A U.N. expert on toxic waste, Okechukwu Ibeanu, said, however, that there appeared to be a connection between the waste and deaths and illnesses suffered by the local population. In a report presented to the U.N. Human Rights Council last week, Ibeanu said 15 people had died and 69 were hospitalized after the waste was offloaded in Abidjan in August 2006.

"There seems to be strong prima facie evidence that the reported deaths and adverse health consequences are related to the dumping of the waste from the Probo Koala," he said in his report. Ibeanu said he did not have access to the death certificates of those who died, but said they were all in the vicinity of the dumping sites and fell ill shortly after being exposed to the toxic waste.

He said thousands of people visited health-care centers in Abidjan after the waste was dumped, complaining of nausea, headaches, vomiting, abdominal pains, skin reactions, pulmonary and gastric problems.

"It could not have been a coincidence that thousands of people in the immediate aftermath of this event showed consistent symptoms," he told a news conference Thursday.

Ibeanu said he is not offering a view on whether Trafigura was legally liable for the incident. But he recommended the company continues to provide financial assistance to the government of the Ivory Coast to help them pay for decontamination, health care and compensation for any victims.

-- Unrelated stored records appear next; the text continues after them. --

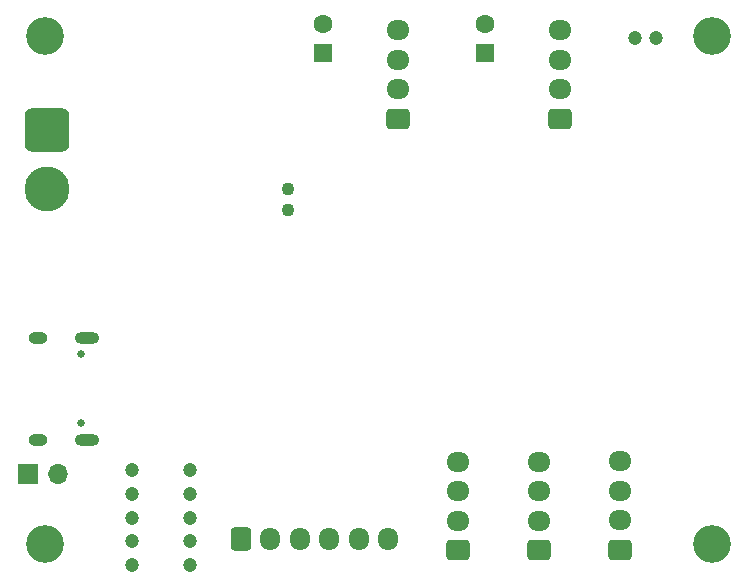
<source format=gbr>
%TF.GenerationSoftware,KiCad,Pcbnew,9.0.0*%
%TF.CreationDate,2025-04-02T22:51:41+09:00*%
%TF.ProjectId,GN10Mainboard,474e3130-4d61-4696-9e62-6f6172642e6b,rev?*%
%TF.SameCoordinates,Original*%
%TF.FileFunction,Soldermask,Bot*%
%TF.FilePolarity,Negative*%
%FSLAX46Y46*%
G04 Gerber Fmt 4.6, Leading zero omitted, Abs format (unit mm)*
G04 Created by KiCad (PCBNEW 9.0.0) date 2025-04-02 22:51:41*
%MOMM*%
%LPD*%
G01*
G04 APERTURE LIST*
G04 Aperture macros list*
%AMRoundRect*
0 Rectangle with rounded corners*
0 $1 Rounding radius*
0 $2 $3 $4 $5 $6 $7 $8 $9 X,Y pos of 4 corners*
0 Add a 4 corners polygon primitive as box body*
4,1,4,$2,$3,$4,$5,$6,$7,$8,$9,$2,$3,0*
0 Add four circle primitives for the rounded corners*
1,1,$1+$1,$2,$3*
1,1,$1+$1,$4,$5*
1,1,$1+$1,$6,$7*
1,1,$1+$1,$8,$9*
0 Add four rect primitives between the rounded corners*
20,1,$1+$1,$2,$3,$4,$5,0*
20,1,$1+$1,$4,$5,$6,$7,0*
20,1,$1+$1,$6,$7,$8,$9,0*
20,1,$1+$1,$8,$9,$2,$3,0*%
G04 Aperture macros list end*
%ADD10RoundRect,0.250000X0.725000X-0.600000X0.725000X0.600000X-0.725000X0.600000X-0.725000X-0.600000X0*%
%ADD11O,1.950000X1.700000*%
%ADD12C,3.200000*%
%ADD13R,1.600000X1.600000*%
%ADD14C,1.600000*%
%ADD15C,1.200000*%
%ADD16R,1.700000X1.700000*%
%ADD17O,1.700000X1.700000*%
%ADD18C,0.650000*%
%ADD19O,2.100000X1.000000*%
%ADD20O,1.600000X1.000000*%
%ADD21C,1.100000*%
%ADD22RoundRect,0.760000X-1.140000X1.140000X-1.140000X-1.140000X1.140000X-1.140000X1.140000X1.140000X0*%
%ADD23C,3.800000*%
%ADD24RoundRect,0.250000X-0.600000X-0.725000X0.600000X-0.725000X0.600000X0.725000X-0.600000X0.725000X0*%
%ADD25O,1.700000X1.950000*%
G04 APERTURE END LIST*
D10*
%TO.C,J8*%
X182180000Y-147019000D03*
D11*
X182180000Y-144519000D03*
X182180000Y-142019000D03*
X182180000Y-139519000D03*
%TD*%
D12*
%TO.C,REF\u002A\u002A*%
X133500000Y-103500000D03*
%TD*%
D13*
%TO.C,C29*%
X157051000Y-104954380D03*
D14*
X157051000Y-102454380D03*
%TD*%
D15*
%TO.C,SW3*%
X185245000Y-103645000D03*
X183445000Y-103645000D03*
%TD*%
D10*
%TO.C,J5*%
X177100000Y-110510000D03*
D11*
X177100000Y-108010000D03*
X177100000Y-105510000D03*
X177100000Y-103010000D03*
%TD*%
D16*
%TO.C,J2*%
X132075000Y-140589000D03*
D17*
X134615000Y-140589000D03*
%TD*%
D18*
%TO.C,J3*%
X136585000Y-130460000D03*
X136585000Y-136240000D03*
D19*
X137115000Y-129030000D03*
D20*
X132935000Y-129030000D03*
D19*
X137115000Y-137670000D03*
D20*
X132935000Y-137670000D03*
%TD*%
D13*
%TO.C,C32*%
X170767000Y-104954380D03*
D14*
X170767000Y-102454380D03*
%TD*%
D10*
%TO.C,J4*%
X163401000Y-110510000D03*
D11*
X163401000Y-108010000D03*
X163401000Y-105510000D03*
X163401000Y-103010000D03*
%TD*%
D21*
%TO.C,SW1*%
X154130000Y-118261000D03*
X154130000Y-116461000D03*
%TD*%
D15*
%TO.C,U5*%
X140895000Y-140285000D03*
X140895000Y-142285000D03*
X140895000Y-144285000D03*
X140895000Y-146285000D03*
X140895000Y-148285000D03*
X145775000Y-148285000D03*
X145775000Y-146285000D03*
X145775000Y-144285000D03*
X145775000Y-142285000D03*
X145775000Y-140285000D03*
%TD*%
D12*
%TO.C,REF\u002A\u002A*%
X190000000Y-146500000D03*
%TD*%
D22*
%TO.C,J1*%
X133683000Y-111432000D03*
D23*
X133683000Y-116432000D03*
%TD*%
D12*
%TO.C,REF\u002A\u002A*%
X190000000Y-103500000D03*
%TD*%
%TO.C,REF\u002A\u002A*%
X133500000Y-146500000D03*
%TD*%
D10*
%TO.C,J6*%
X168481000Y-147039000D03*
D11*
X168481000Y-144539000D03*
X168481000Y-142039000D03*
X168481000Y-139539000D03*
%TD*%
D10*
%TO.C,J7*%
X175339000Y-147039000D03*
D11*
X175339000Y-144539000D03*
X175339000Y-142039000D03*
X175339000Y-139539000D03*
%TD*%
D24*
%TO.C,J9*%
X150106000Y-146063000D03*
D25*
X152606000Y-146063000D03*
X155106000Y-146063000D03*
X157606000Y-146063000D03*
X160106000Y-146063000D03*
X162606000Y-146063000D03*
%TD*%
M02*

</source>
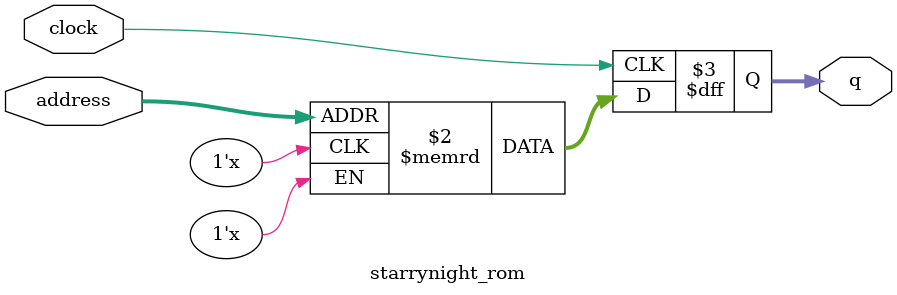
<source format=sv>
module starrynight_rom (
	input logic clock,
	input logic [18:0] address,
	output logic [2:0] q
);

logic [2:0] memory [0:307199] /* synthesis ram_init_file = "./starrynight/starrynight.mif" */;

always_ff @ (posedge clock) begin
	q <= memory[address];
end

endmodule

</source>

Several thousands of people sought medical treatment after waste from a tanker chartered by Trafigura was offloaded at several sites around Abidjan in August 2006. Trafigura has said it does not accept legal liability for the incident as the dumping was carried out by a local contractor that acted independently of Trafigura. The owner of the local company was jailed for 20 years in the Ivory Coast last year after being convicted of poisoning.

Trafigura, which is registered in the Netherlands with an office in Britain, said it regretted the incident and accepted that the waste had a deeply unpleasant smell that distressed the local population, but denied that it could cause serious harm.

Trafigura Director Eric de Turckheim said: "Over the past three years, the company has been the target of numerous attacks which have wrongly asserted that Trafigura's actions led to deaths and serious injuries.

"These accusations have now been found to be baseless."

He added: "We have at all times sought to discharge our economic and social commitment to the West Africa region and this settlement is consistent with that philosophy."

Yao Pepira, a spokesman for the victims in the Ivory Coast said they were pleased with the settlement, but they also wanted Trafigura to contribute towards health-care costs and compensate thousands of other victims who are not named in the Leigh Day law suit.

Pepira added that the Ivorian government had given each victim 300 euros ($441). He did not say how many people had received that money.

Trafigura paid Ivory Coast's government euro152 million (US$197 million) in 2007 to assist in cleaning up the waste without admitting responsibility. Three Trafigura officials were held temporarily in an Ivorian prison but later released without charge.

Trafigura still faces a criminal investigation in The Netherlands, for possibly exporting hazardous waste.

Leigh Day was not immediately available for comment.